Urgensi Pengawasan dan Kompetensi Investasi
Baca juga:
Raker Baleg DPR bersama Kementerian Haji dan Umrah Bahas Konsepsi RUU Keuangan Haji
Wakil Ketua Baleg DPR RI, Bob Hasan, menegaskan bahwa pengelolaan keuangan haji merupakan sektor krusial yang memerlukan regulasi tegas dalam naskah RUU. Kejelasan jumlah dewan pengawas menjadi kunci utama agar implementasi di lapangan tidak memicu sengketa hukum maupun kegagalan tata kelola.
“Tadi diusulkan adanya penambahan jumlah dewan pengawas, usulan ini harus didasarkan dengan keputusan yang kuat, namun setiap dewas harus memiliki fungsi yang benar-benar bermanfaat,” ujar Bob Hasan dalam keterangannya, Rabu (18/2).
Selain struktur organisasi, aspek kehati-hatian harus menjadi pedoman permanen dalam memutar dana umat. Peningkatan kapasitas sumber daya manusia (SDM) di internal BPKH menjadi syarat mutlak, terutama terkait penguasaan kompetensi di bidang investasi syariah dan manajemen risiko yang mumpuni.
Potensi Kegaduhan Struktur Organisasi
Di sisi lain, Anggota Baleg DPR RI, Jazuli Juwaini, memberikan catatan kritis terkait komposisi pimpinan di BPKH. Ia menilai rencana menempatkan jumlah pengawas yang lebih banyak daripada dewan direksi berpotensi melahirkan asumsi negatif di masyarakat dan mengganggu efektivitas kerja.

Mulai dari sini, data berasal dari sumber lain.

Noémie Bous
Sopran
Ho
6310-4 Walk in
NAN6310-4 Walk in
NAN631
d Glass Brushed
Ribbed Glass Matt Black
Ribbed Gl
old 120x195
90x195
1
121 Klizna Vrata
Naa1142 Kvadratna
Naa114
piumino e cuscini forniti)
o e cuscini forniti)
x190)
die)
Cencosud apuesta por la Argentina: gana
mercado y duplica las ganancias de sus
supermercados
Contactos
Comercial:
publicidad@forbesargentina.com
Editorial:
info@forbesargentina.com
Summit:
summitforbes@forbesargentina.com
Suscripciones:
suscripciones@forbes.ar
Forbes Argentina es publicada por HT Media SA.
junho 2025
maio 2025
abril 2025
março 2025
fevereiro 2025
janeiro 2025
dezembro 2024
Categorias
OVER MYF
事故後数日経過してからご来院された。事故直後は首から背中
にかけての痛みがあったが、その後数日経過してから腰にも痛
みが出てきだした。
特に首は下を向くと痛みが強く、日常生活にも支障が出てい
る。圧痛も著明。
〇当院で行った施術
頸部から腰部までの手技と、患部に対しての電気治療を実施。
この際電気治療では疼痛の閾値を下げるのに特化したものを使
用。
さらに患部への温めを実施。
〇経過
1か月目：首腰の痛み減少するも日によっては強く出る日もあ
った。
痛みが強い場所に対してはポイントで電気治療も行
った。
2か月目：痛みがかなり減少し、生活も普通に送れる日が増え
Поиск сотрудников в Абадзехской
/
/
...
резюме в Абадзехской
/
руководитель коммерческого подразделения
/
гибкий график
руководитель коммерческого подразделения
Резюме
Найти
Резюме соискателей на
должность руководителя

“Dikhawatirkan akan menimbulkan asumsi-asumsi yang tidak jelas apabila dewas lebih banyak dari direksi, apalagi uang yang ada langsung dari para jemaah haji,” tegas Jazuli.
Baca juga:
Babak Baru Dugaan Korupsi Haji, Mantan Menag Yaqut Seret KPK ke Meja Praperadilan
Politisi PKS ini menambahkan bahwa beban kerja direksi jauh lebih berat karena bersifat eksekutif dibandingkan fungsi pengawasan. Oleh karena itu, ia mengusulkan agar jumlah dewan pengawas dibatasi untuk menjaga keseimbangan organisasi.
“Rasanya tidak tega direksi hanya 5 pengawasnya 9, saya rasa 7 pun sudah bagus,” pungkasnya.